Stan Hyatt:
The only missing link in this whole corridor now – from Charleston, South Carolina, to Columbus, Ohio – is the nine-mile section in Madison County. Of course, thirty years ago there were more sections in
Kentucky, Virginia, and other places of this corridor. But it's a natural north-south corridor that's
moved commerce and people. I suspect if you went back to the history, it was an old drover's route a
hundred years ago, where people drove cattle and pigs and turkeys and things like they did down along
the Buncombe Turnpike, down the French Broad River. I think they probably did the same thing across
Sam's Gap, and so commerce has moved. It's been a natural corridor for over a hundred years. It became
apparent, as these other sections were being completed on either end of Madison County back in the 70s,
that this was or would be a missing link through Madison County that needed a more modern road than the
old US 23 highway up Murray Mountain to Sam's Gap.
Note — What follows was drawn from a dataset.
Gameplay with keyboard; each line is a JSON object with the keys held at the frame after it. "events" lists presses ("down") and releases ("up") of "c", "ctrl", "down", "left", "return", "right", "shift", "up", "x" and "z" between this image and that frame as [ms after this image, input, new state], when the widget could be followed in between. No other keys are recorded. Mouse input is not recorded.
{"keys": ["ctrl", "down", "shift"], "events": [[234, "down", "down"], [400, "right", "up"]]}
That road was built in the mid-30s. I'm sure when
they opened it up and had a ribbon-cutting back in the 30s you could just see the exubalation [slang for
exuberance and exhilaration] on the faces of the people coming over the mountain from Erwin, Tennessee.
But if you stop and look, they didn't have tractor-trailers then. The traffic count would have probably
been a few hundred people a day, and today of course we have nearly 10,000 people a day and six to seven
hundred tractor-trailer routes per day.
- Stan Hyatt, Resident Engineer on the I-26 project and Madison County resident
Interview with Rob Amberg, November 30, 2000. Southern Oral History Project, UNC.